= Beginning of Section =

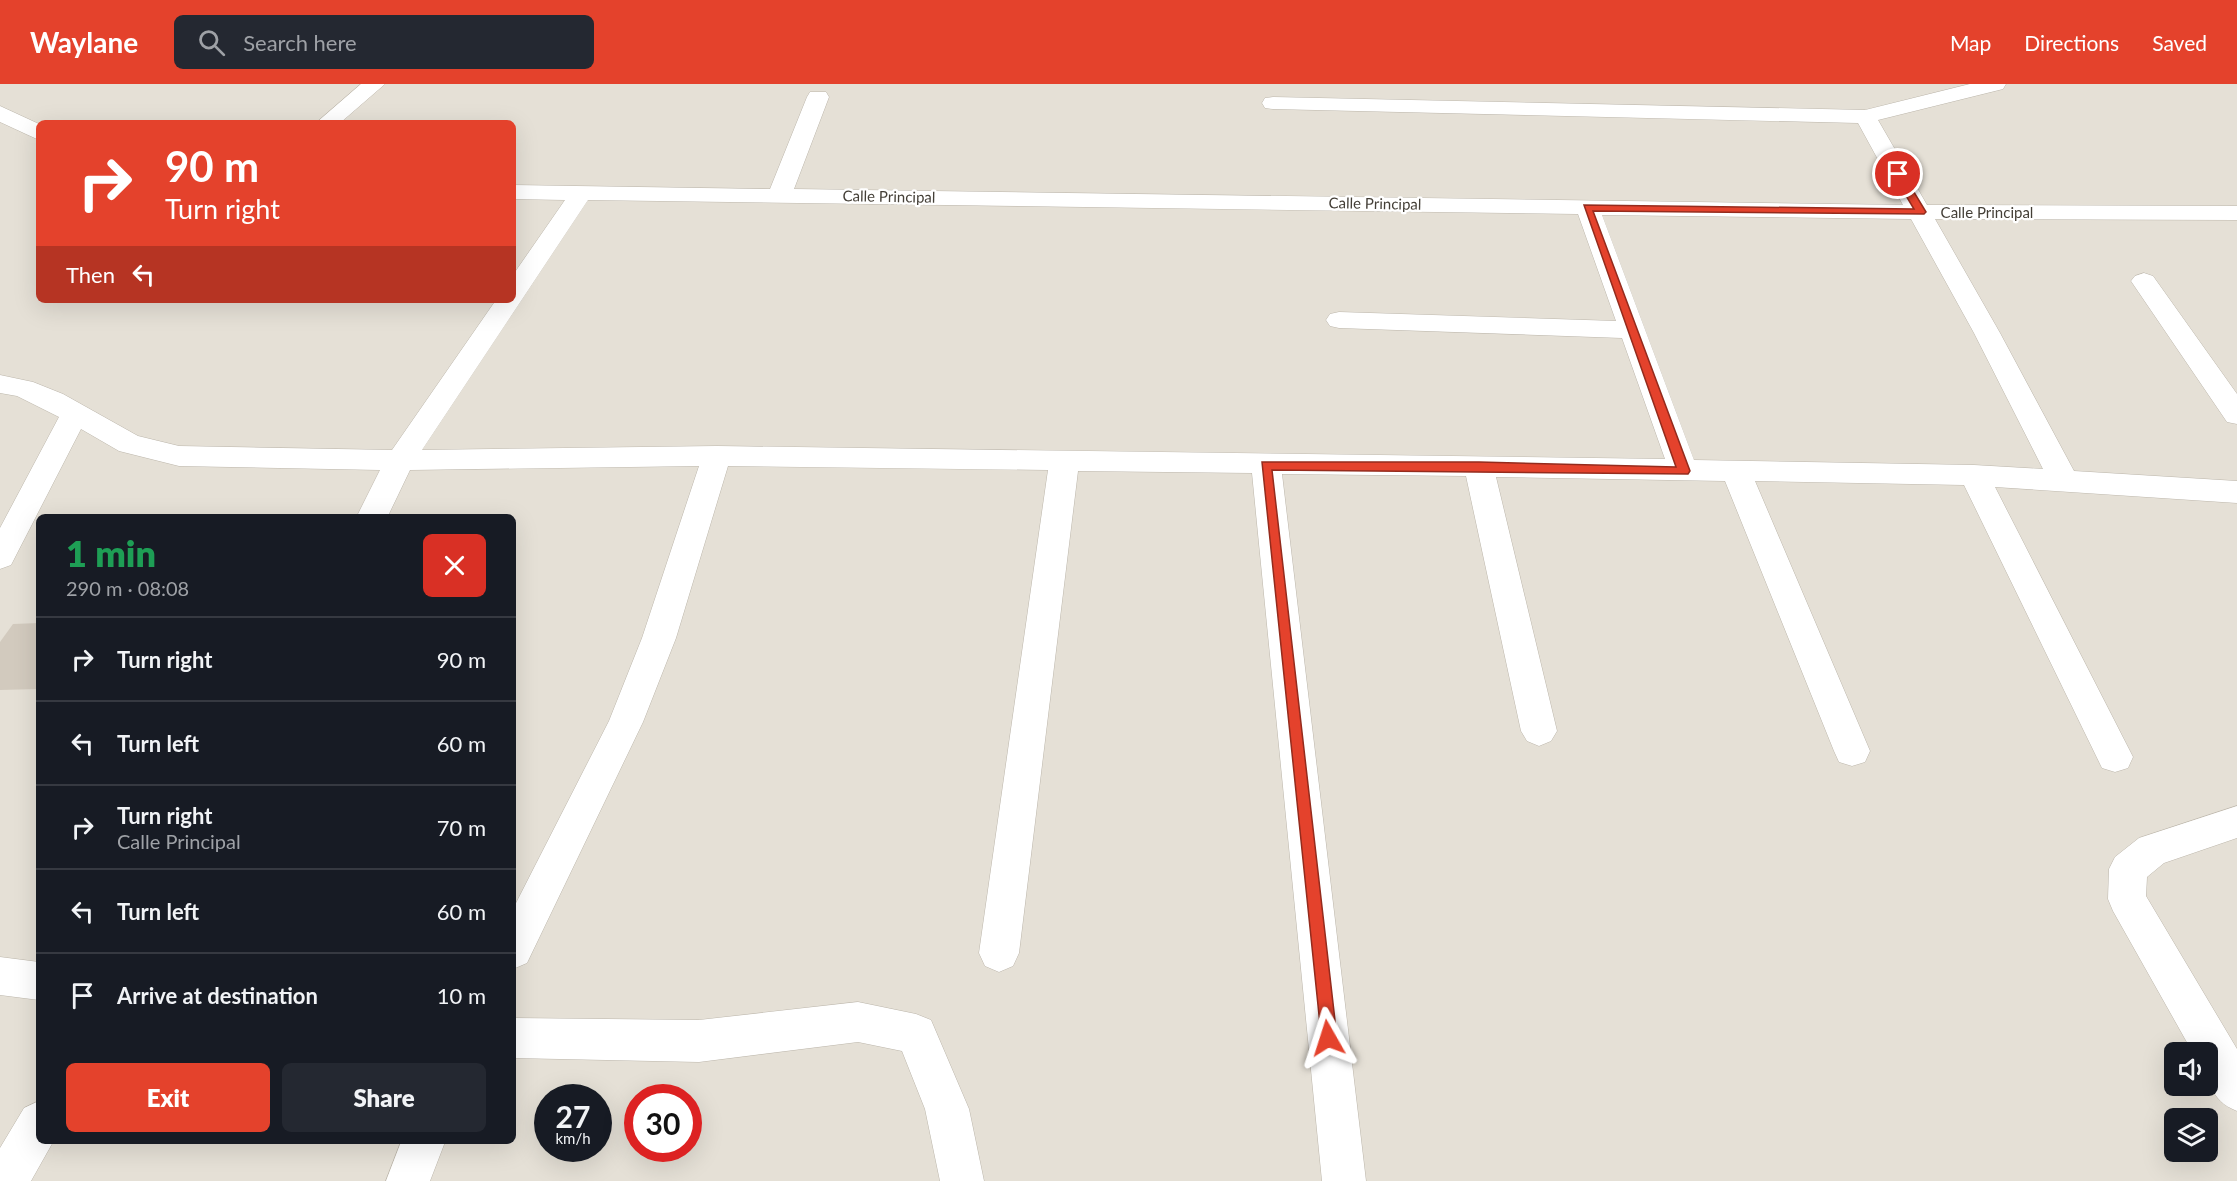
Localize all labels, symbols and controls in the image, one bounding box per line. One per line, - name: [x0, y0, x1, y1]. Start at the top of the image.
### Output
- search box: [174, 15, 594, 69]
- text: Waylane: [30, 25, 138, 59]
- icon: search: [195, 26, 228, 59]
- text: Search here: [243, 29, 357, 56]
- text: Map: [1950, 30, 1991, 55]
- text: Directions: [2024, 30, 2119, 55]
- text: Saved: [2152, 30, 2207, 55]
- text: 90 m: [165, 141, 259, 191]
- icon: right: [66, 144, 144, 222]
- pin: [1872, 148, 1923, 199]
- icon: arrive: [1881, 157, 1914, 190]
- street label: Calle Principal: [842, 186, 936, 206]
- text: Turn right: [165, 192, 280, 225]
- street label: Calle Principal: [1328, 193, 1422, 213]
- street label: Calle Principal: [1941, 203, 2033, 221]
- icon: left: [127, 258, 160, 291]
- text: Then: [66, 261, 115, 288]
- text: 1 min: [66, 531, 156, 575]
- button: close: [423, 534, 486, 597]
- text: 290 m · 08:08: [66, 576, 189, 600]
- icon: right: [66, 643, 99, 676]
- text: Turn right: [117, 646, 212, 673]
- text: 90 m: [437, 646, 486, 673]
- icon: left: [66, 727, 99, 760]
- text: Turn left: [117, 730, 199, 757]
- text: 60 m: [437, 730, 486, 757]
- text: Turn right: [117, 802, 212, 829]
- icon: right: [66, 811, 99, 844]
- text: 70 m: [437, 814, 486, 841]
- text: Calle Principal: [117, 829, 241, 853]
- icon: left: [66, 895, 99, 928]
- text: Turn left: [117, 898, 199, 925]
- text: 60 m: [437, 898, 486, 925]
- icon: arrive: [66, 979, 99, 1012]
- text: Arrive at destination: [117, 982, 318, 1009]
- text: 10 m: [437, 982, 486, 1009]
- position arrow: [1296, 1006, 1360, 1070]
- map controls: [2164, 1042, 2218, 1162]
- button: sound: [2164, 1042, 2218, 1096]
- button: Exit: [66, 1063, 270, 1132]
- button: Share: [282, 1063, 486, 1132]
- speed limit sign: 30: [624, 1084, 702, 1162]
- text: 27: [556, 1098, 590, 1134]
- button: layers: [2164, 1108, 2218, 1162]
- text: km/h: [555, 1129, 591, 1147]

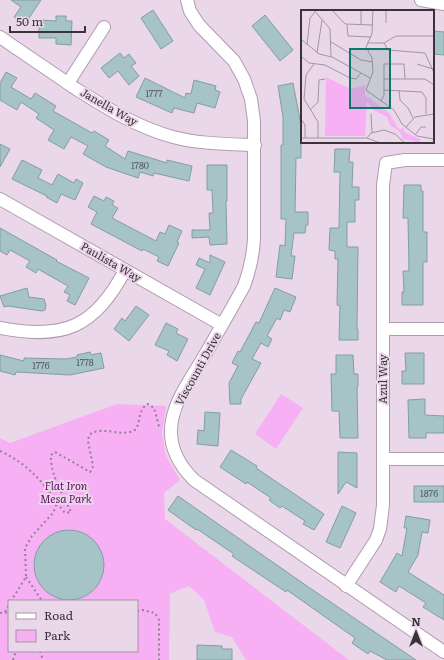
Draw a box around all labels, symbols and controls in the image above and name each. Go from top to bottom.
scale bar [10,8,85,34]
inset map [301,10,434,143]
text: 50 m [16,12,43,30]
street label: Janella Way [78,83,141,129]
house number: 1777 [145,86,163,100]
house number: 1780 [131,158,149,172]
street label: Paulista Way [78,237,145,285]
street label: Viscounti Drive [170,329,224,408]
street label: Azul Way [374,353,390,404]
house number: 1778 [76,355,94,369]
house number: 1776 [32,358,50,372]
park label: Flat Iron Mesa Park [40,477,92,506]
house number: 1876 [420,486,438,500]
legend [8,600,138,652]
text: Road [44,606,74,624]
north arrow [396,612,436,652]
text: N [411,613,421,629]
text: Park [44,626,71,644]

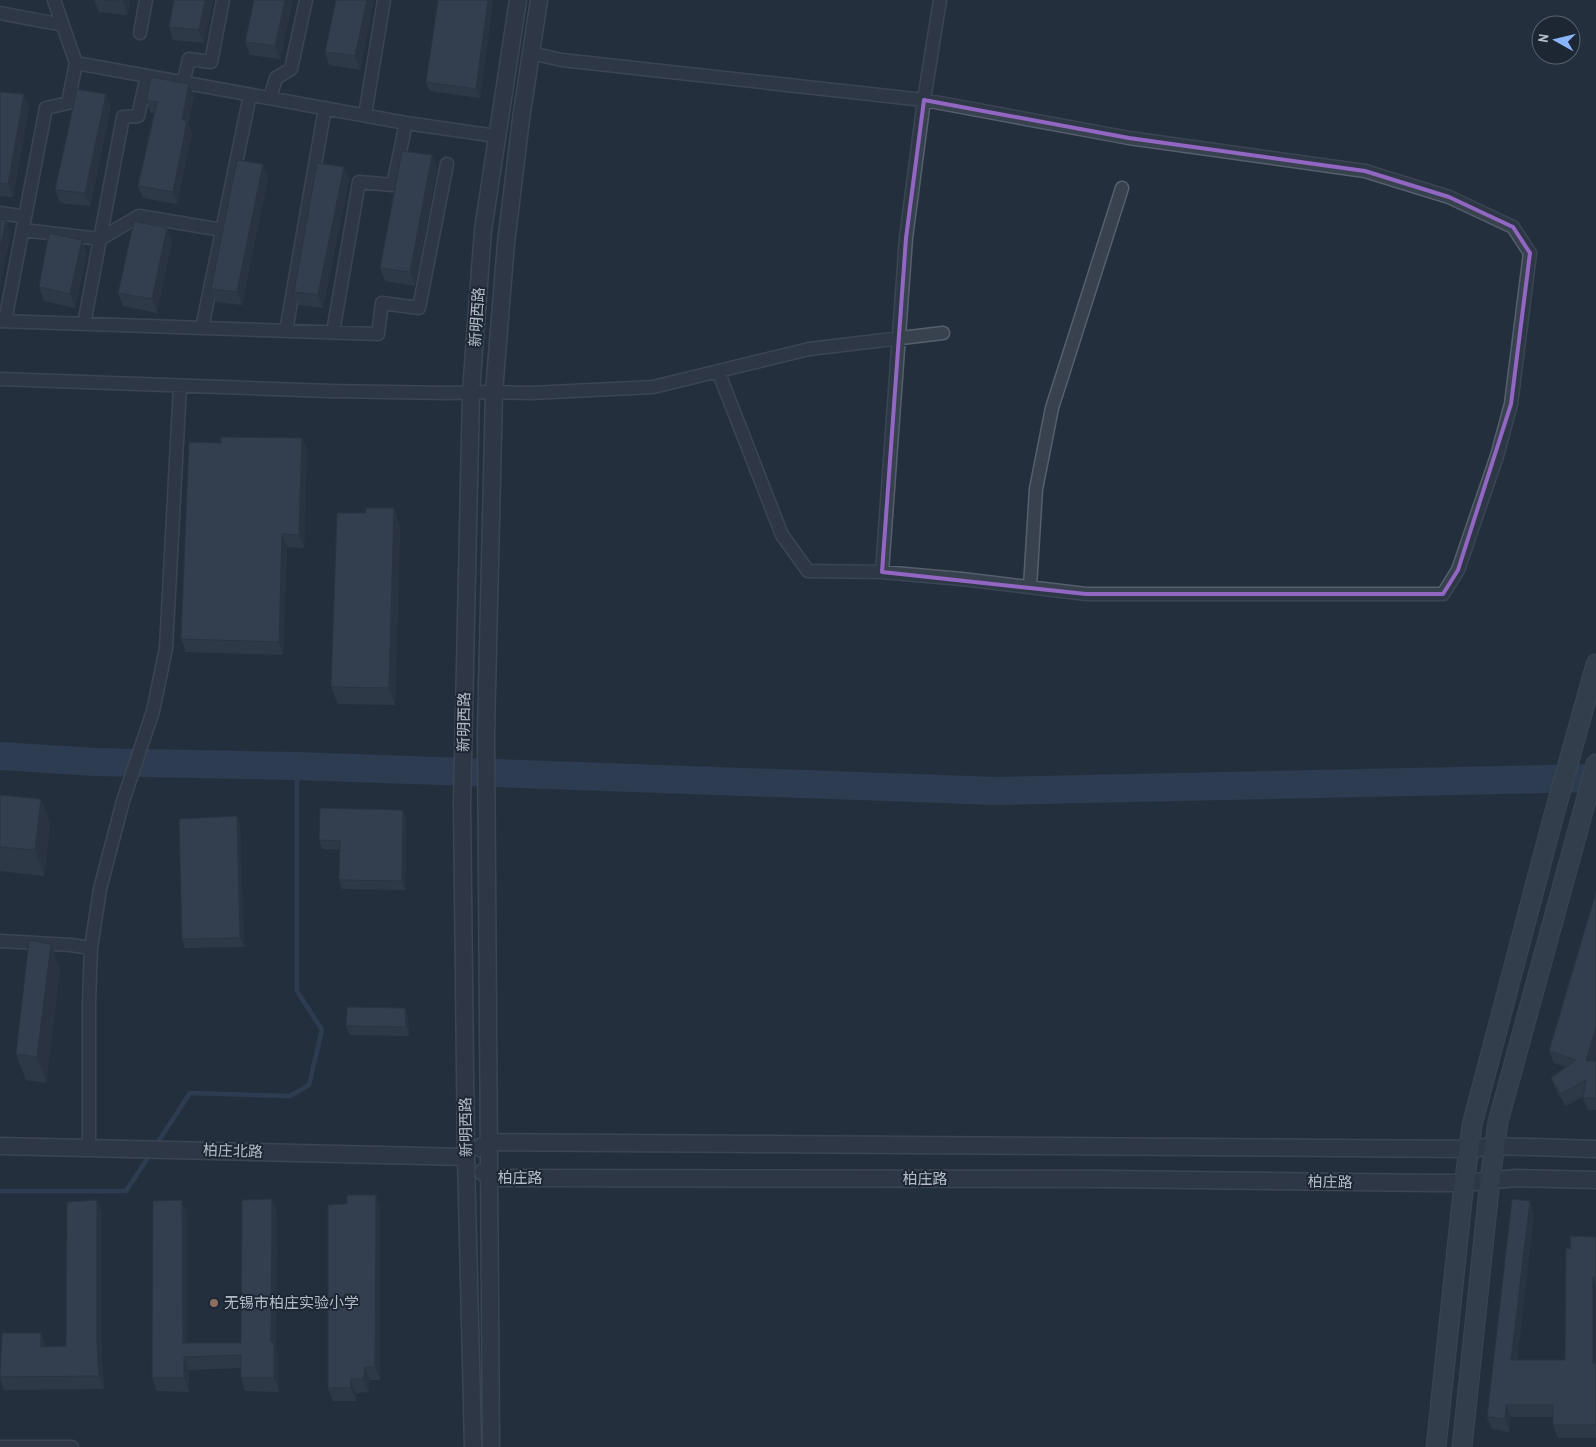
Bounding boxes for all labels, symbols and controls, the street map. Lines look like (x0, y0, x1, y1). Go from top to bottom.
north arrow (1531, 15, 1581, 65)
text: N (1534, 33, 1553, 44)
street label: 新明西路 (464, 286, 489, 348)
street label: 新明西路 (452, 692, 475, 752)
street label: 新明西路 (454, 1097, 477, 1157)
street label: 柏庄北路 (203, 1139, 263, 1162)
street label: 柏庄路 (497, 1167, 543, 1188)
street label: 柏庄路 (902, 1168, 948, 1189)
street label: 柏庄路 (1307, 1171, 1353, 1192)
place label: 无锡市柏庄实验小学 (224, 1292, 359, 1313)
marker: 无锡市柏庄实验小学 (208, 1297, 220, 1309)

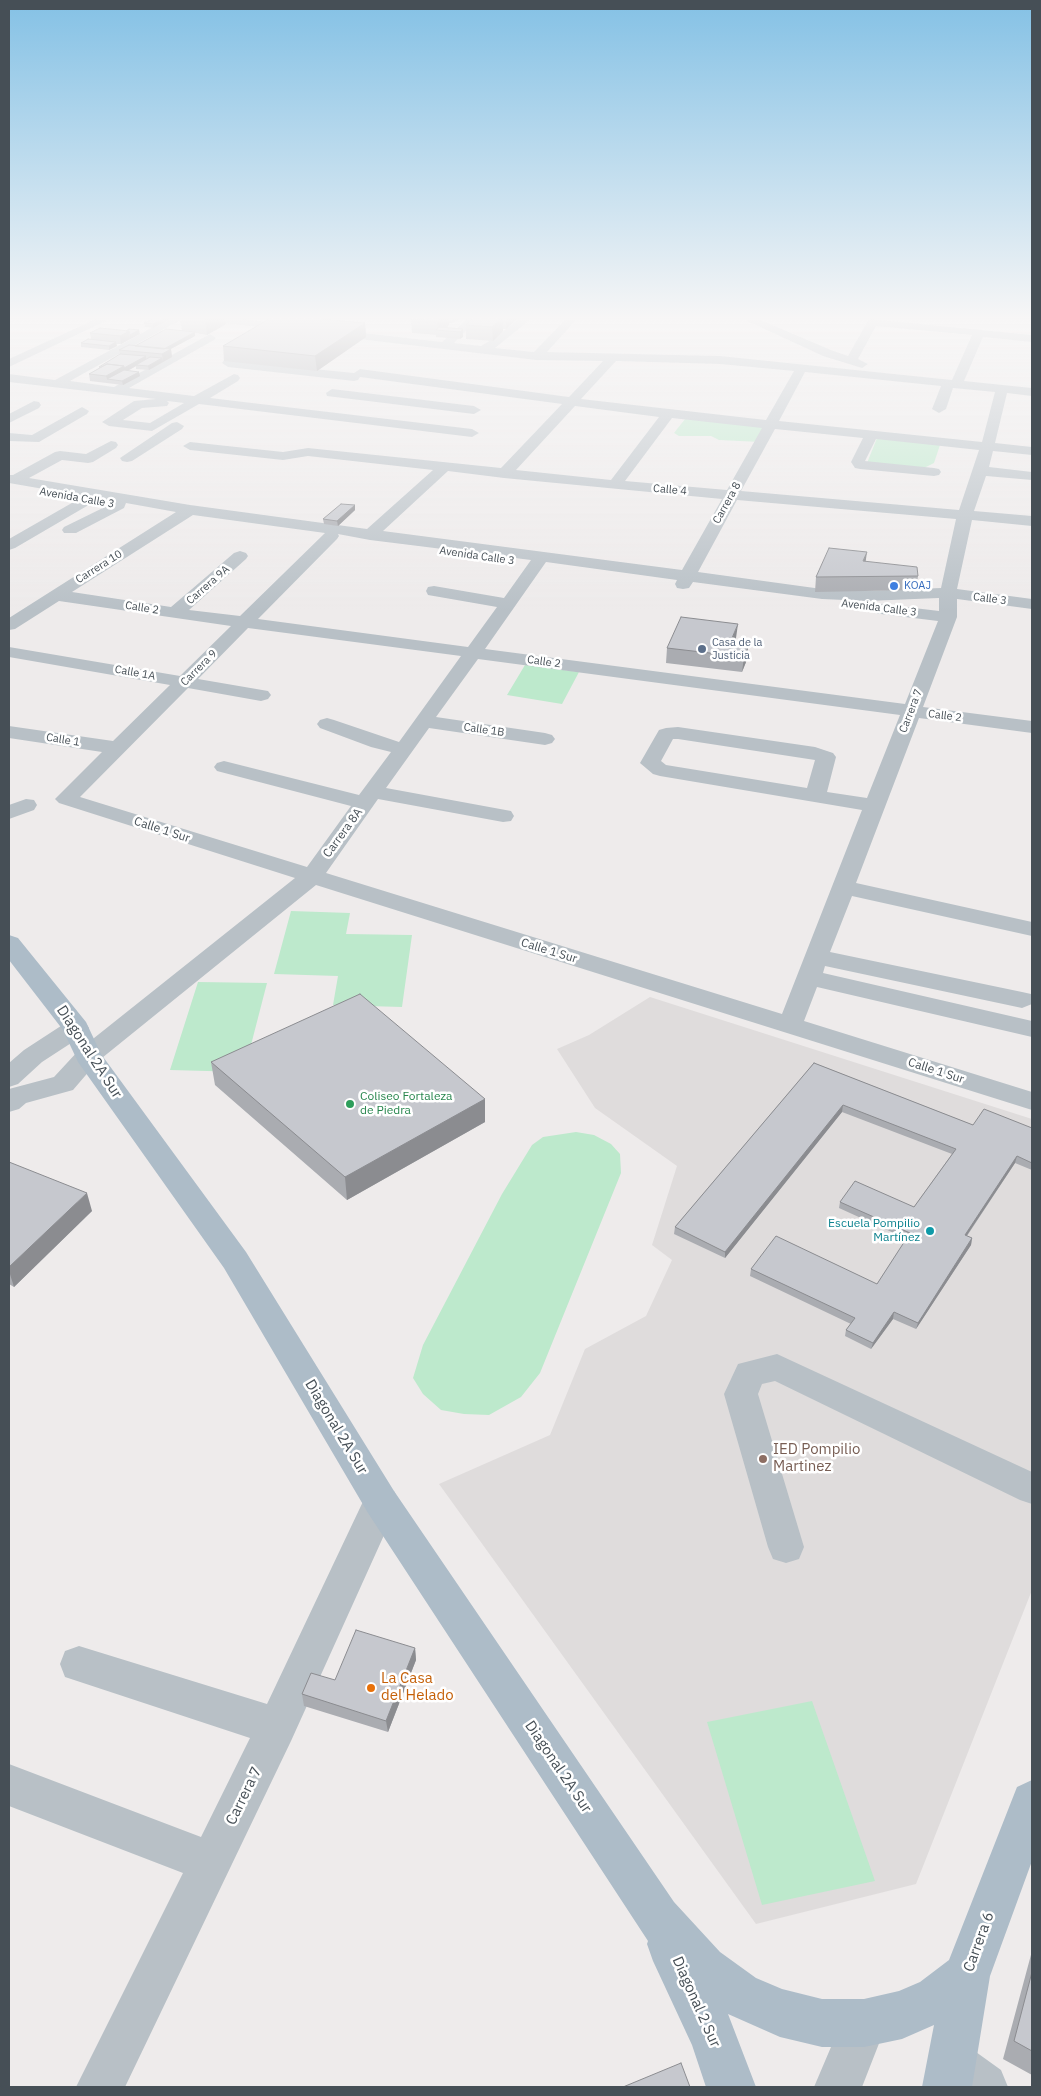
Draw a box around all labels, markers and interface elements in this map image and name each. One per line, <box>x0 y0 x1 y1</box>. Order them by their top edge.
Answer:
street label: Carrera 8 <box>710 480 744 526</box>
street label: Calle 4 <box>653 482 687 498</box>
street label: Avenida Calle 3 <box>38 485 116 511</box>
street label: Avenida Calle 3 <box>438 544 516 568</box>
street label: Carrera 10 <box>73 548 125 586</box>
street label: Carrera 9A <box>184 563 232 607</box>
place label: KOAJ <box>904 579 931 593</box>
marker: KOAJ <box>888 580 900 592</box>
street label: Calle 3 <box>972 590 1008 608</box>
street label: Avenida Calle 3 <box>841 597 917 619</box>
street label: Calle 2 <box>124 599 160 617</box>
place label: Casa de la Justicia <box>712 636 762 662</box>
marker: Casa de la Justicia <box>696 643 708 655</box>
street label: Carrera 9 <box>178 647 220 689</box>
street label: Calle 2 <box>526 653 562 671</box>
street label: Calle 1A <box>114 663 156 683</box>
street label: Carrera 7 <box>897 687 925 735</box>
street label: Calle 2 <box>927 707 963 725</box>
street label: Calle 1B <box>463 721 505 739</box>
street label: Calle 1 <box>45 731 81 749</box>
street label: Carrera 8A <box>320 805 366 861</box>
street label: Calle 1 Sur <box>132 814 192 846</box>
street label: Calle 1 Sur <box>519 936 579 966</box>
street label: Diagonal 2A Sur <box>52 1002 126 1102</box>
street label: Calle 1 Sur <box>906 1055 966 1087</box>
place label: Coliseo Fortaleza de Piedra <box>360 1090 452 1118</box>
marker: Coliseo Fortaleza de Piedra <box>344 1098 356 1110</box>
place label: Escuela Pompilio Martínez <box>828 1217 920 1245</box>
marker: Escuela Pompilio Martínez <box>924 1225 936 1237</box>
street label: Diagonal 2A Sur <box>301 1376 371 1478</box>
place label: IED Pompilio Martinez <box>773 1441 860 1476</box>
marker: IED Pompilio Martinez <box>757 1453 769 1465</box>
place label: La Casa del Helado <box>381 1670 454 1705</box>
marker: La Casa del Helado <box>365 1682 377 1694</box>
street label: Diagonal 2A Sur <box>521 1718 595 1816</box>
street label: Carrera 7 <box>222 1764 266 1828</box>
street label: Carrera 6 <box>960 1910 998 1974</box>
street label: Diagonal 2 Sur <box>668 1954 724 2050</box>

= End of Section =

■ Task requirements
Sift the data above for lines with "Justicia", then copy each one.

■ Task answer
place label: Casa de la Justicia <box>712 636 762 662</box>
marker: Casa de la Justicia <box>696 643 708 655</box>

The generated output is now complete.